The move to the new technology ultimately may make it easier for Cracker Barrel to enlist the aid of third-party auditing firms, Doyle said. He noted, "We're very close to establishing a test of an outside [auditing services] group."

Sources at contract feeder Sodexho, another Steton user, have said that the software, along with its ability to run on handheld devices, helps manage contract auditors. It does that, they indicated, by permitting the foodservice company to make available to third-party auditors in the field the information or policy statements needed to answer Sodexho-specific questions that might arise.

St. George, Utah-based Steton remotely hosts its software for all restaurant company users, linking with the intranets of some and providing others with secure high-speed Internet access. Nearly all Steton users save overhead expenses by eliminating paper audit forms and entering data directly into Microsoft Windows-based portable computing devices, according to Steton sources. But those vendor representatives added that most users find the greatest value in the software's analytical tools and business intelligence reporting capabilities.

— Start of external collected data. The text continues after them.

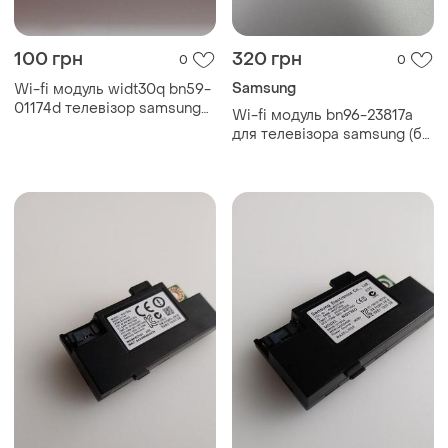
100 грн
320 грн
0
0
Samsung
Wi-fi модуль widt30q bn59-
01174d телевізор samsung
Wi-fi модуль bn96-23817a
ue32j5500au
для телевізора samsung (б/
у, оригінал)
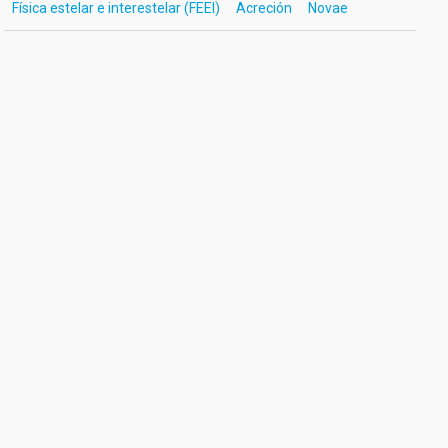
Física estelar e interestelar (FEEI)
Acreción
Novae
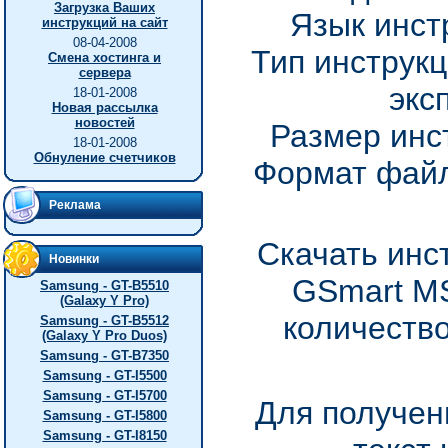
Загрузка Ваших
Язык инст
инструкций на сайт
08-04-2008
Тип инструкц
Смена хостинга и
сервера
экс
18-01-2008
Новая рассылка
новостей
Размер инс
18-01-2008
Обнуление счетчиков
Формат файл
Реклама
Скачать инс
Новинки
GSmart MS
Samsung - GT-B5510
(Galaxy Y Pro)
количество
Samsung - GT-B5512
(Galaxy Y Pro Duos)
Samsung - GT-B7350
Samsung - GT-I5500
Samsung - GT-I5700
Для получен
Samsung - GT-I5800
Samsung - GT-I8150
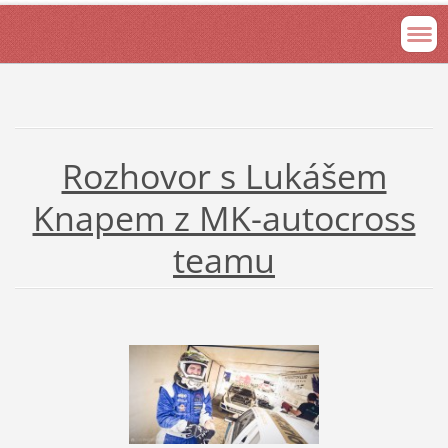
Rozhovor s Lukášem
Knapem z MK-autocross
teamu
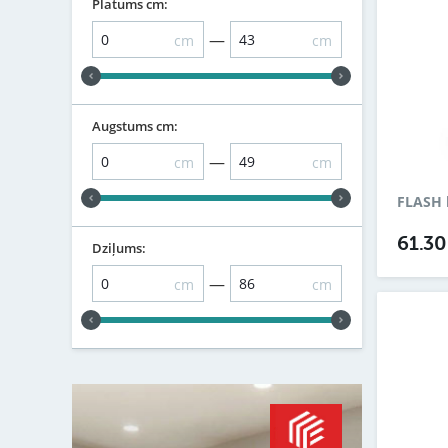
Platums cm:
—
cm
cm
Augstums cm:
—
cm
cm
FLASH b
61.3
Dziļums:
—
cm
cm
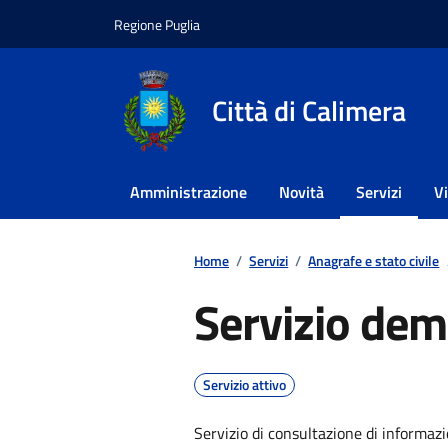
Vai ai contenuti
Vai al footer
Regione Puglia
Città di Calimera
Amministrazione
Novità
Servizi
V
Home
/
Servizi
/
Anagrafe e stato civile
Servizio dem
Servizio attivo
Servizio di consultazione di informaz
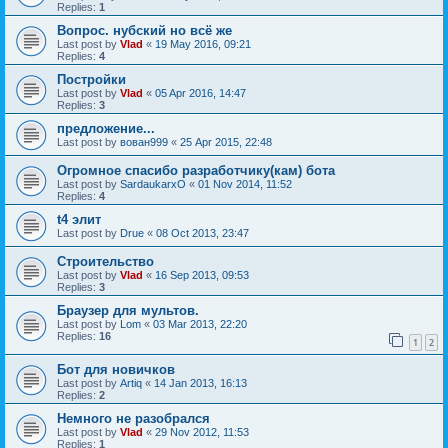
Replies:
1
Вопрос. нубский но всё же
Last post by
Vlad
«
19 May 2016, 09:21
Replies:
4
Постройки
Last post by
Vlad
«
05 Apr 2016, 14:47
Replies:
3
предложение...
Last post by
вован999
«
25 Apr 2015, 22:48
Огромное спасибо разработчику(кам) бота
Last post by
SardaukarxO
«
01 Nov 2014, 11:52
Replies:
4
t4 элит
Last post by
Drue
«
08 Oct 2013, 23:47
Строительство
Last post by
Vlad
«
16 Sep 2013, 09:53
Replies:
3
Браузер для мультов.
Last post by
Lom
«
03 Mar 2013, 22:20
Replies:
16
1
2
Бот для новичков
Last post by
Artiq
«
14 Jan 2013, 16:13
Replies:
2
Немного не разобрался
Last post by
Vlad
«
29 Nov 2012, 11:53
Replies:
1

"With this software, we can set up trigger points and alerts so it can catch [quality or safety] things you or I might miss" using manual systems, Cracker Barrel's Doyle observed. He said that by using the software to better track trends related to food safety or quality, Cracker Barrel can spot situations in which a product or practice "maybe still is within specification, but moving away from the target." That capability can help the chain better anticipate a potential safety or quality problem or the need to change product specs or suppliers, the executive indicated.

Doyle said Cracker Barrel decided to try Steton's mobile data collection and reporting software after seeing it being used by some of the chain's suppliers and hearing about it from other restaurant operators. He said Cracker Barrel would make use of the Steton product a requirement for vendors wanting to deal with the company in the future.

Also in the works, Doyle said, is the entry into the Steton system of the results of health department inspections conducted at the chain's restaurants.

Capturing inspection data electronically and working with some of the functions in the Steton software can help chains better track inspection results, plan corrective measures and monitor progress in making corrections or improving inspection scores, Steton's Jason Callahan explained.

Callahan, Steton's general manager of foodservice solutions, said the initial investment made by operators to use his company's software and services can range from $30,000 for a small chain to $250,000 for large players. Beyond that, he said, Steton clients usually pay annual software licensing and hosting fees that can vary greatly and therefore are not publicized by his firm. A few users, the Steton representative added, have opted to pay monthly, per-unit, subscription rates.